> [SUPPLIED RECORDS]
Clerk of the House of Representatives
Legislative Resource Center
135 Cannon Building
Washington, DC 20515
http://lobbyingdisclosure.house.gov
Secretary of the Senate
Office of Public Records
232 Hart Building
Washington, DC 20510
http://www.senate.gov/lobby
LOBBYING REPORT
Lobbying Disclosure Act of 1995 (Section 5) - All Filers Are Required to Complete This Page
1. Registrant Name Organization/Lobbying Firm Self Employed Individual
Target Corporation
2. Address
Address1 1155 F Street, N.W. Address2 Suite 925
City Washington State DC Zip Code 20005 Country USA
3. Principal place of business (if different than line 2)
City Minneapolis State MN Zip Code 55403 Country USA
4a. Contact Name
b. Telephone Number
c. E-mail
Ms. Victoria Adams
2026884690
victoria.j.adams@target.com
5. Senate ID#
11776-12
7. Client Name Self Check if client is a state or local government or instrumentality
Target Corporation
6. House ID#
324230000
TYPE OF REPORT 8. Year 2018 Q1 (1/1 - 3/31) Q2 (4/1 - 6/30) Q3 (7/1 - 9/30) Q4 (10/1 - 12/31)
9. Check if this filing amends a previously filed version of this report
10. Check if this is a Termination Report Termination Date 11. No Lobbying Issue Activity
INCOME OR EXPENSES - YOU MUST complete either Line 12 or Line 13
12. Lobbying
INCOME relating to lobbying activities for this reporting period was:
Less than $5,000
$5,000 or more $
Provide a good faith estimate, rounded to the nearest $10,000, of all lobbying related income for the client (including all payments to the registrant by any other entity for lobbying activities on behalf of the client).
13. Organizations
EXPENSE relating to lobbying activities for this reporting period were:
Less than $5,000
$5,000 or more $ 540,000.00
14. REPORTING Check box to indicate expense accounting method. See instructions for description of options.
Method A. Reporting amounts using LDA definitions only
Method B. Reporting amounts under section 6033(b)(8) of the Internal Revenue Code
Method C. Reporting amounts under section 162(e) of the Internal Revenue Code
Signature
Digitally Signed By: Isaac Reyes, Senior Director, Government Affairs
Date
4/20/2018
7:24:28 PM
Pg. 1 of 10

> [TASK INSTRUCTIONS] Top to bottom, the records above must be output exactly.

> [ANSWER TO THIS TASK]
Clerk of the House of Representatives
Legislative Resource Center
135 Cannon Building
Washington, DC 20515
http://lobbyingdisclosure.house.gov
Secretary of the Senate
Office of Public Records
232 Hart Building
Washington, DC 20510
http://www.senate.gov/lobby
LOBBYING REPORT
Lobbying Disclosure Act of 1995 (Section 5) - All Filers Are Required to Complete This Page
1. Registrant Name Organization/Lobbying Firm Self Employed Individual
Target Corporation
2. Address
Address1 1155 F Street, N.W. Address2 Suite 925
City Washington State DC Zip Code 20005 Country USA
3. Principal place of business (if different than line 2)
City Minneapolis State MN Zip Code 55403 Country USA
4a. Contact Name
b. Telephone Number
c. E-mail
Ms. Victoria Adams
2026884690
victoria.j.adams@target.com
5. Senate ID#
11776-12
7. Client Name Self Check if client is a state or local government or instrumentality
Target Corporation
6. House ID#
324230000
TYPE OF REPORT 8. Year 2018 Q1 (1/1 - 3/31) Q2 (4/1 - 6/30) Q3 (7/1 - 9/30) Q4 (10/1 - 12/31)
9. Check if this filing amends a previously filed version of this report
10. Check if this is a Termination Report Termination Date 11. No Lobbying Issue Activity
INCOME OR EXPENSES - YOU MUST complete either Line 12 or Line 13
12. Lobbying
INCOME relating to lobbying activities for this reporting period was:
Less than $5,000
$5,000 or more $
Provide a good faith estimate, rounded to the nearest $10,000, of all lobbying related income for the client (including all payments to the registrant by any other entity for lobbying activities on behalf of the client).
13. Organizations
EXPENSE relating to lobbying activities for this reporting period were:
Less than $5,000
$5,000 or more $ 540,000.00
14. REPORTING Check box to indicate expense accounting method. See instructions for description of options.
Method A. Reporting amounts using LDA definitions only
Method B. Reporting amounts under section 6033(b)(8) of the Internal Revenue Code
Method C. Reporting amounts under section 162(e) of the Internal Revenue Code
Signature
Digitally Signed By: Isaac Reyes, Senior Director, Government Affairs
Date
4/20/2018
7:24:28 PM
Pg. 1 of 10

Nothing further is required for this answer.